Overall, i think we will ultimately need to decide how we want these technologies used, what restrictions should be on the training data, etc, and then create new laws specifically for the new technology, rather than trying to shoehorn it into existing copyright law.
A trained model holds relationships between patterns/colours in artwork and their affinity to the other images in the model (ignoring the English tagging of images data within this model for a minute). To this degree, it holds relationships between millions of images and the degree of similarities (i.e. affinity weighting of the patterns within them) in a big blob (the model).
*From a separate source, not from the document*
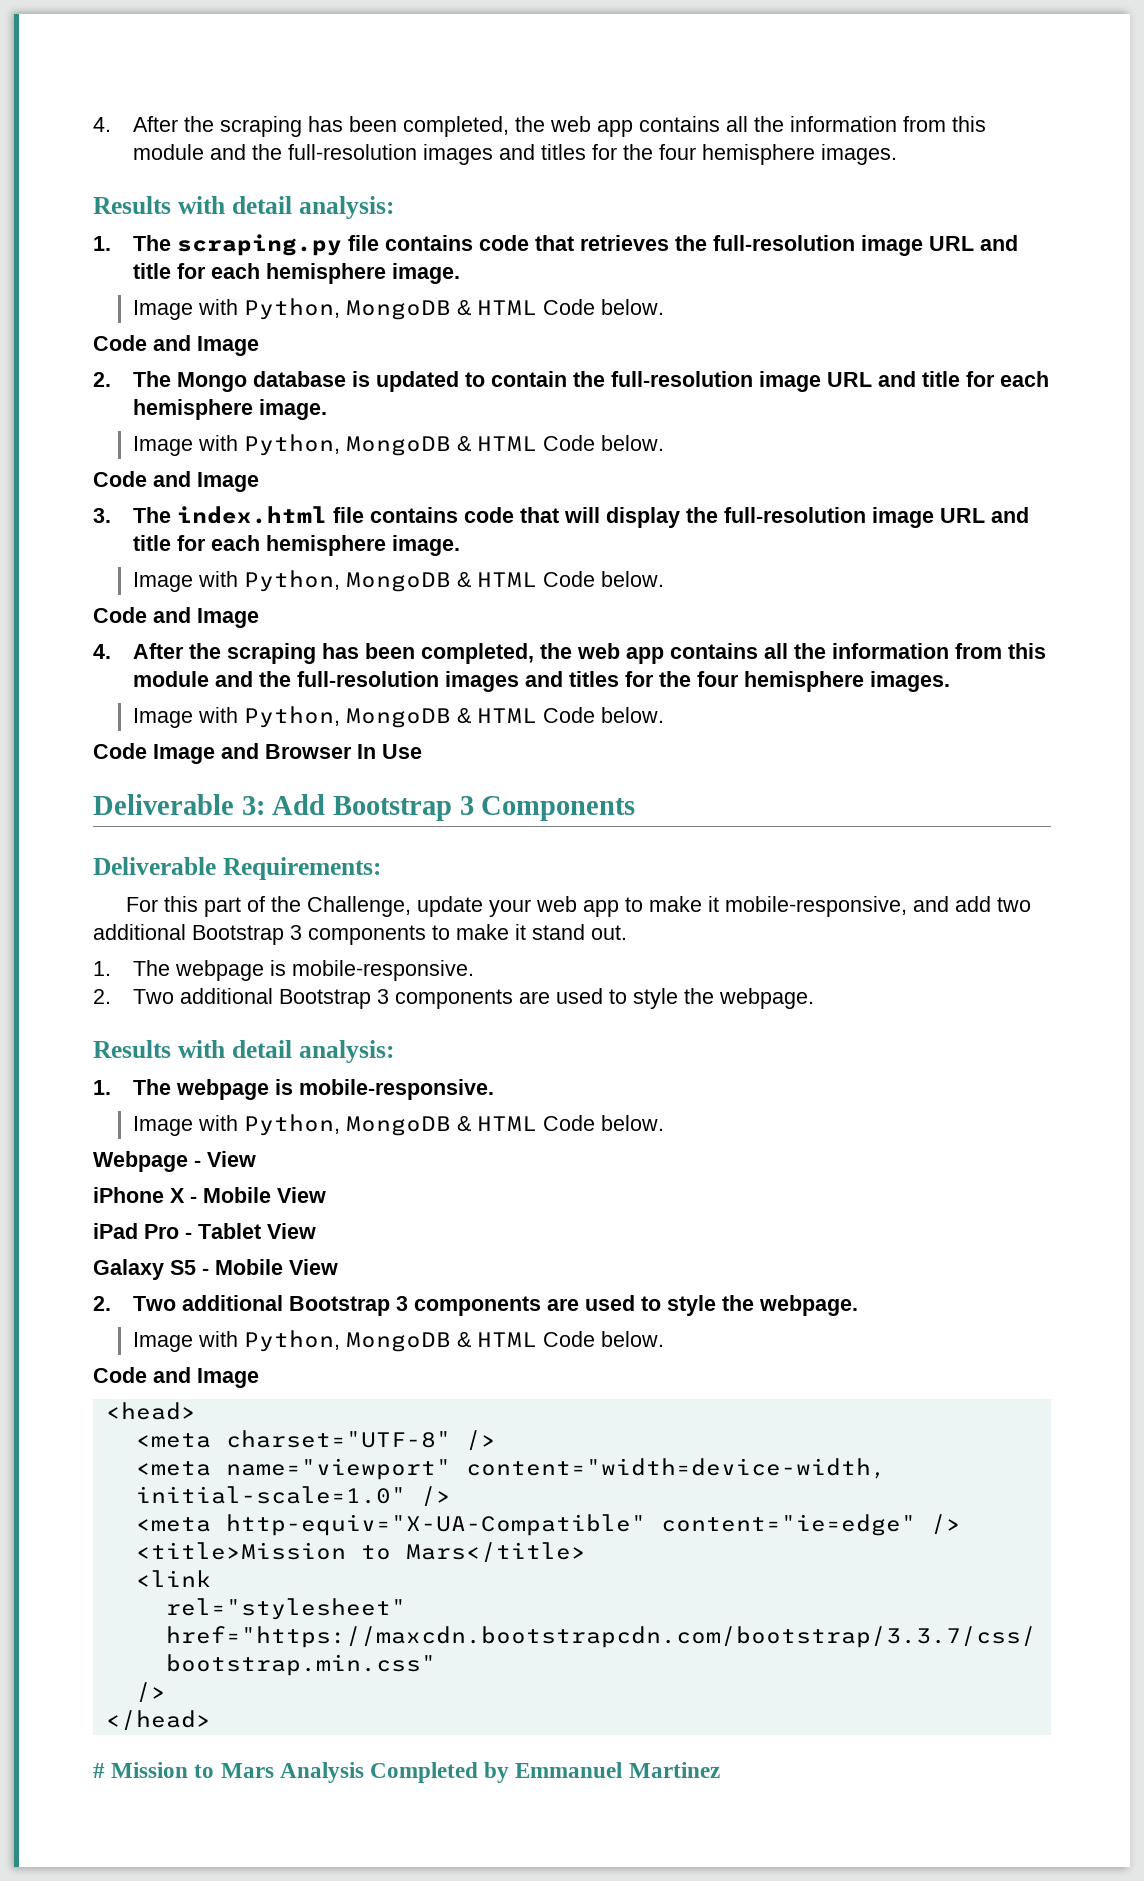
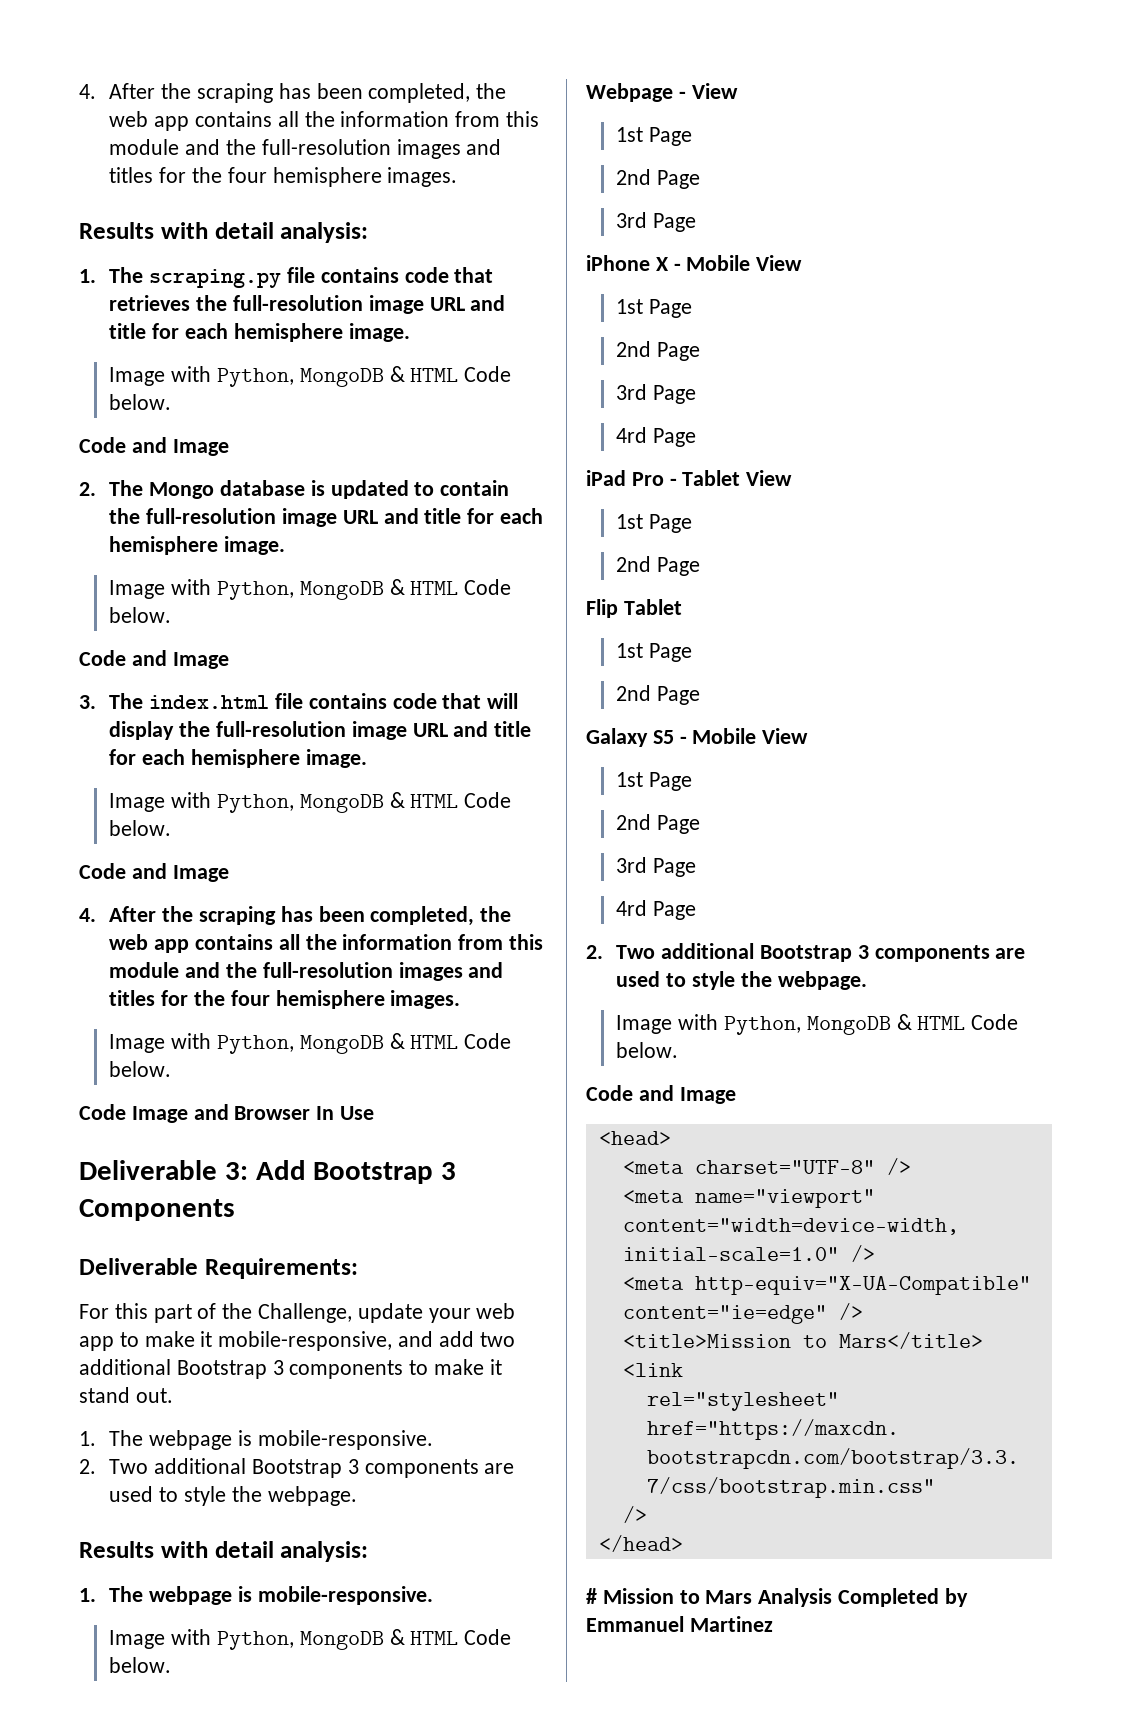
(256, 1159) none -> [616,127,693,146] [616,169,701,189] [616,212,697,232] // 1st Page // 2nd Page // 3rd Page
(326, 1195) none -> [616,299,693,318] [616,341,701,361] [616,384,697,404] [616,427,697,447] // 1st Page // 2nd Page // 3rd Page // 4rd Page
(316, 1231) none -> [616,514,693,533] [616,556,701,576] [586,599,682,618] [616,643,693,662] [616,685,701,705] // 1st Page // 2nd Page // Flip Tablet // 1st Page // 2nd Page
(338, 1267) none -> [616,772,693,791] [616,814,701,834] [616,857,697,877] [616,900,697,920] // 1st Page // 2nd Page // 3rd Page // 4rd Page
When you ask for a dragon by $ARTIST it will find within it's model an area of data with high affinity to a dragon and that of $ARTIST. What has been glossed over in discussion here is that there are millions of other bits of related images - that have lower affinity - from lots of unrelated artwork which gives the generated image uniqueness. Because of this, you can never recreate 1:1 the original image, it's always diluted by the relationships from the huge mass of other training data, e.g. a colour from a dinosaur exhibit in a museum may also be incorporated as it looks like a dragon, along with many other minor traits from millions of other images, chosen at random (and other seed values).
Another interesting point is that a picture of a smiling dark haired woman would have high affinity with Mona Lisa, but when you prompt for Mona Lisa you may get parts of that back and not the patterns from the Mona Lisa*, even though it looks the same. That arguably (not getting Mona Lisa) is no longer the copyrighted data.
* Nb. this is a contrived example, since in SD the real Mona Lisa weightings will out number the individual dark haired woman's many times, however this concept might be (more) appropriate for minor artists whose work is not popular enough to form a significantly large amount of weighting in the training data.
It's like the compression that occurs when I say "Mona Lisa" and you read it, and can know many aspects of that painting.
So while it would be possible to create a "Public Diffusion" that took the Stable Diffusion refinements of the ML techniques and created a model built solely out of public-domain art, as it stands, "Stable Diffusion" includes by definition the model that is built from the copyrighted works in question.